= Juliana Luecking =

American filmmaker

Juliana Luecking is an American musician, spoken-word artist and video maker. QueenJuliana is her YouTube channel where People Are a Trip, a series filmed in public places in New York City, is featured. Luecking's videos were instrumental in Picture New York's 2007 fight to protect the rights of NYC artists to shoot video and take pictures free of police harassment.

Punk rocker Kathleen Hanna described Luecking as a mentor and instrumental to her development as a feminist. Luecking's name appears in the lyrics of the Le Tigre song "Hot Topic". Her friendship with Kathleen Hanna is an inspiration for the Bikini Kill song, “Rebel Girl”, first released on Kill Rock Stars Records in 1993. Luecking performed in Washington, DC for the March on Washington for Lesbian, Gay and Bi Equal Rights and Liberation.

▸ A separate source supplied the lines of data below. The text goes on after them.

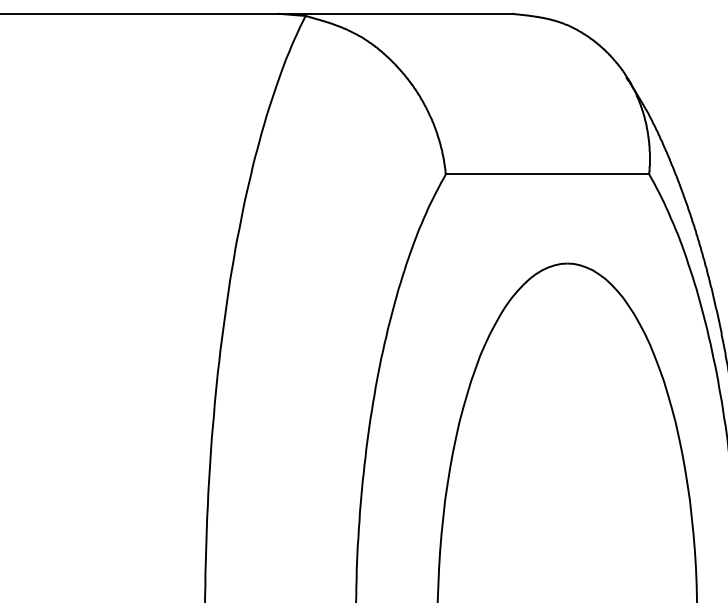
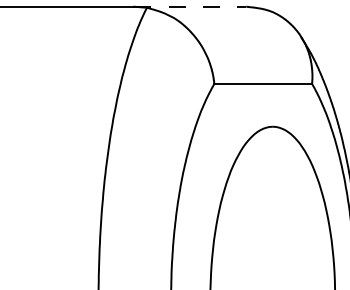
line: (396, 13) -> (190, 6), solid -> dashed

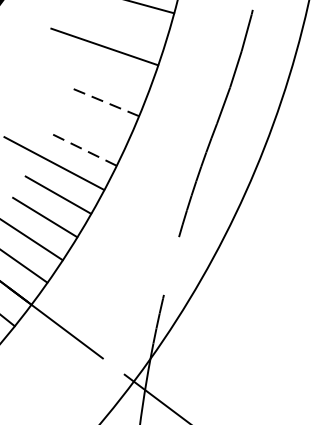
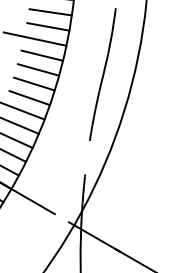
line: (130, 27) -> (48, 26), added
line: (112, 77) -> (41, 55), added
line: (104, 100) -> (38, 69), dashed -> solid
line: (92, 124) -> (33, 83), added
line: (82, 148) -> (29, 97), dashed -> solid

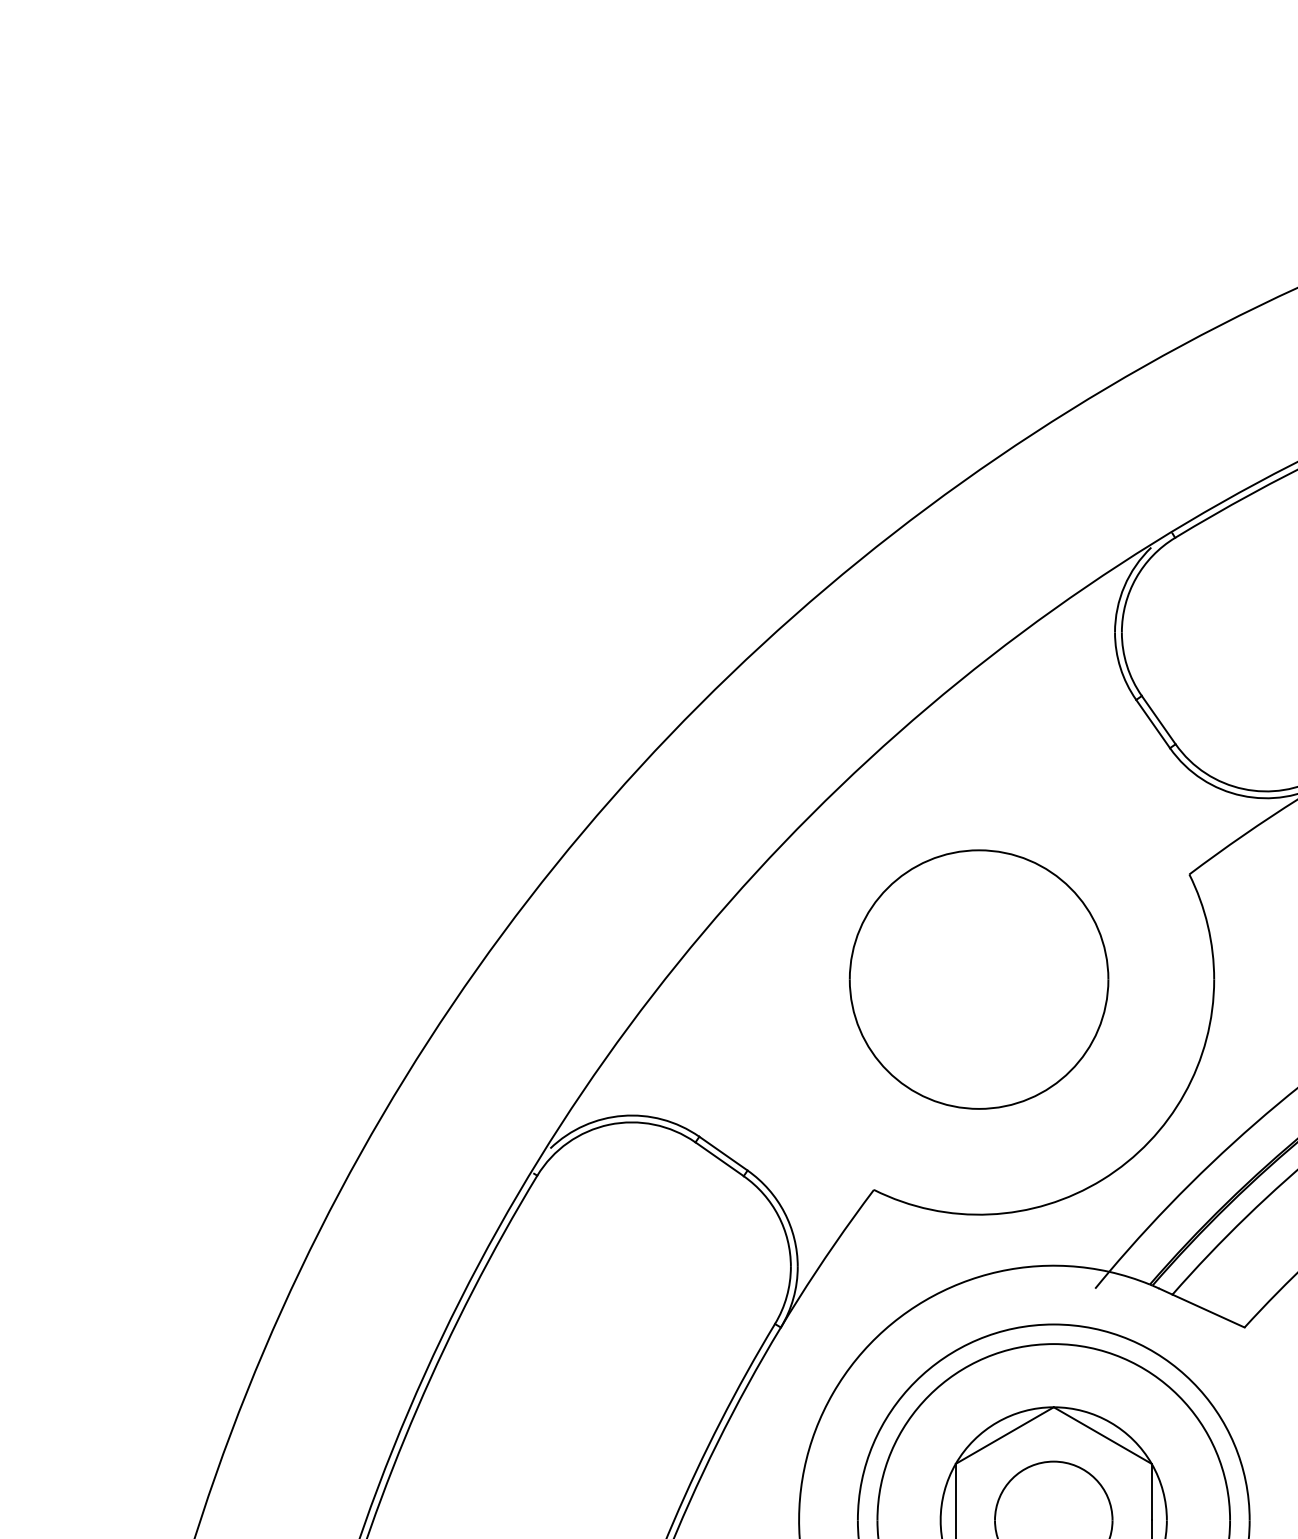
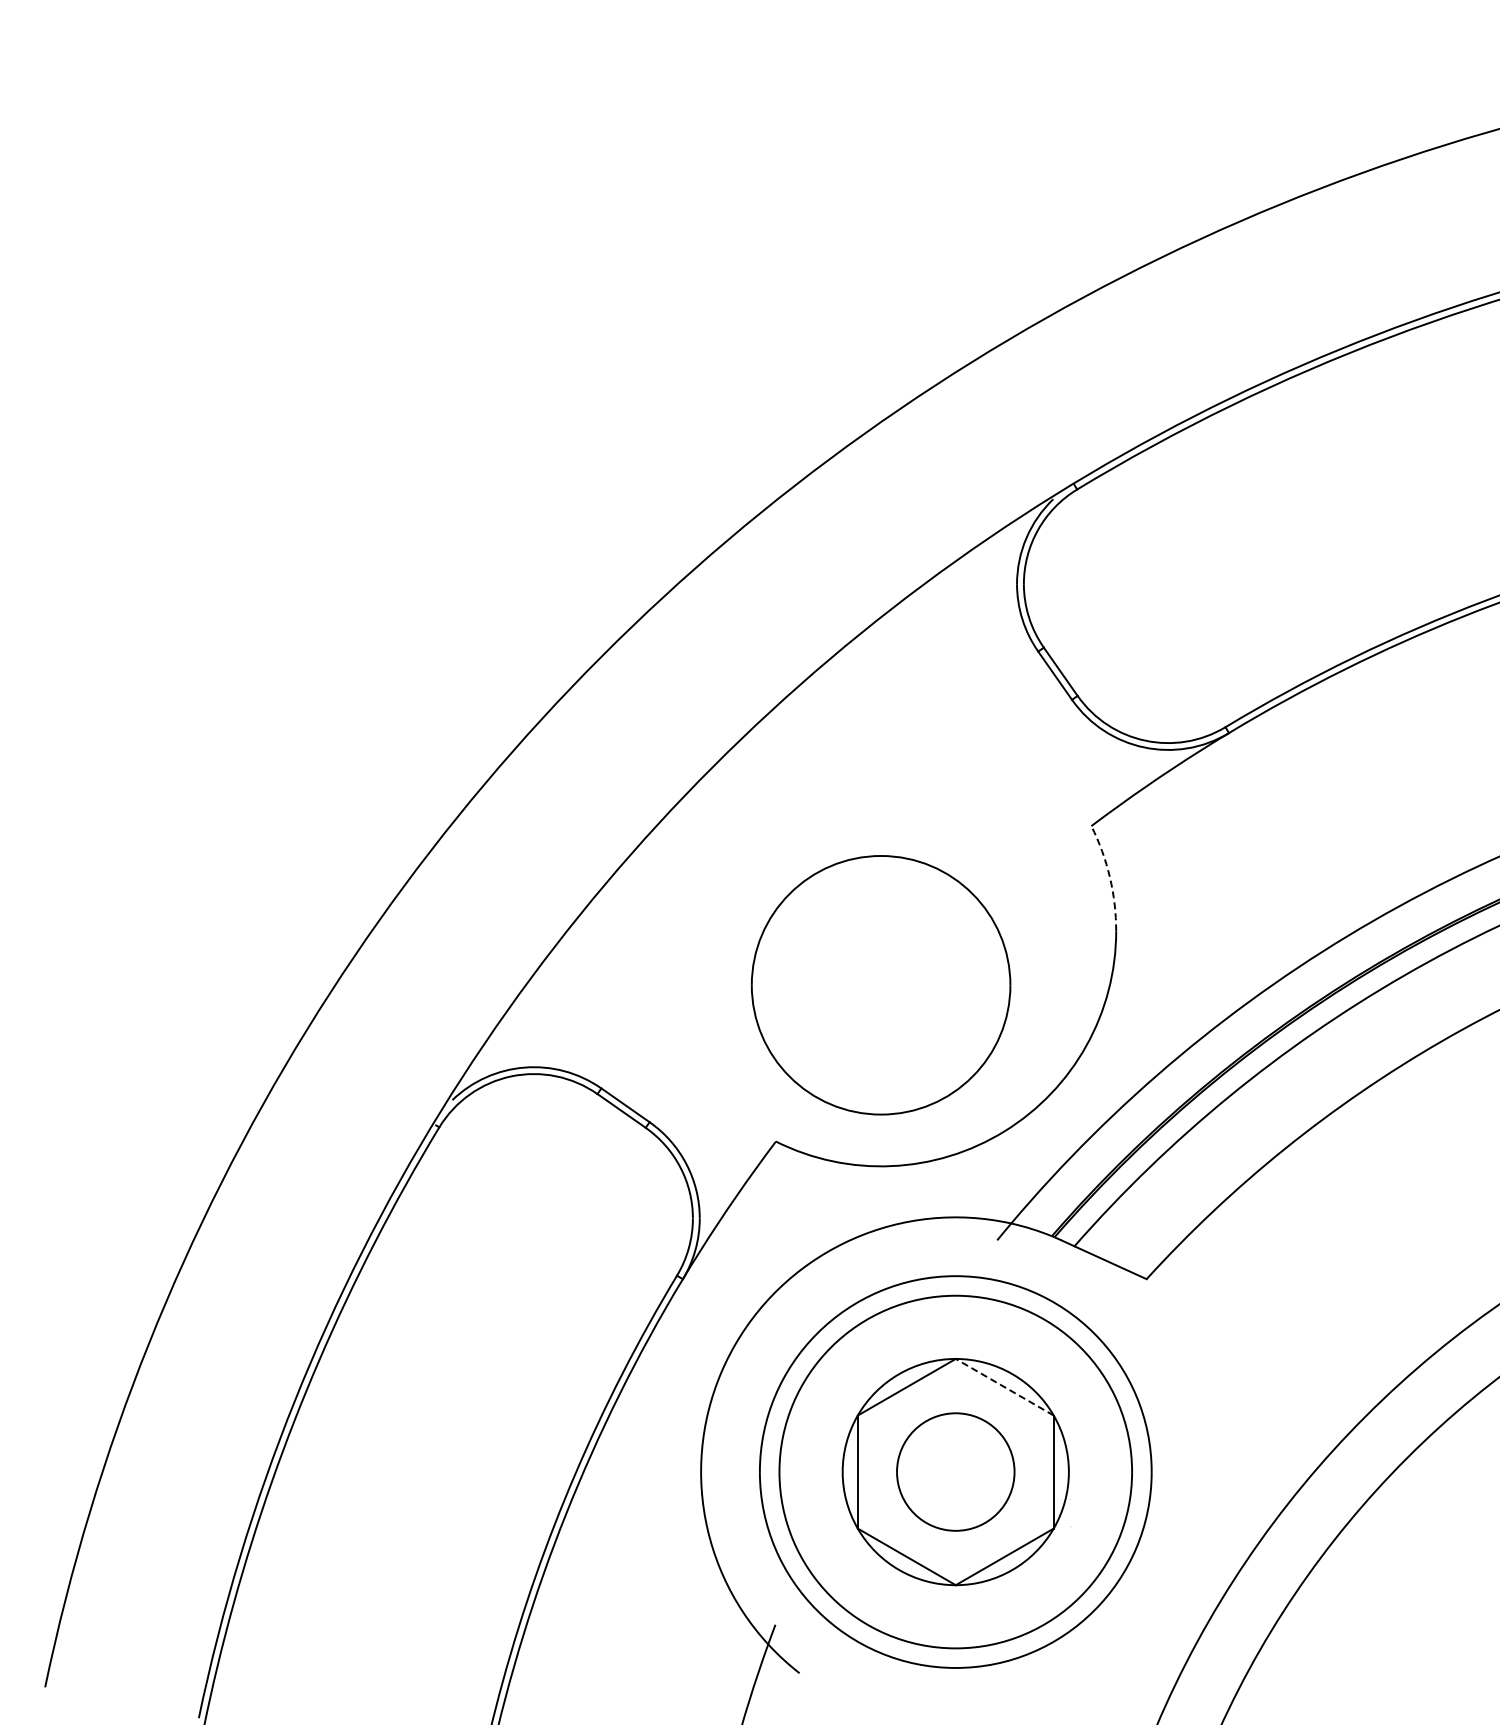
arc: (1207, 925) -> (1109, 877), solid -> dashed
part: (978, 979) -> (880, 985), moved
line: (1102, 1435) -> (1004, 1387), solid -> dashed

Luecking was one of the founders of SWIM, a "radical discussion forum" which disrupted the College Music Journal convention to protest against a sexist display by Sony. She has records on the Kill Rock Stars label and Simple Machines Records, and is a guest artist on recordings by the bands Holy Rollers, Tribe 8, Semiautomatic, and Le Tigre. She has appeared with Pansy Division.

Luecking has spoken about valuing a direct relationship with her audience at live performances.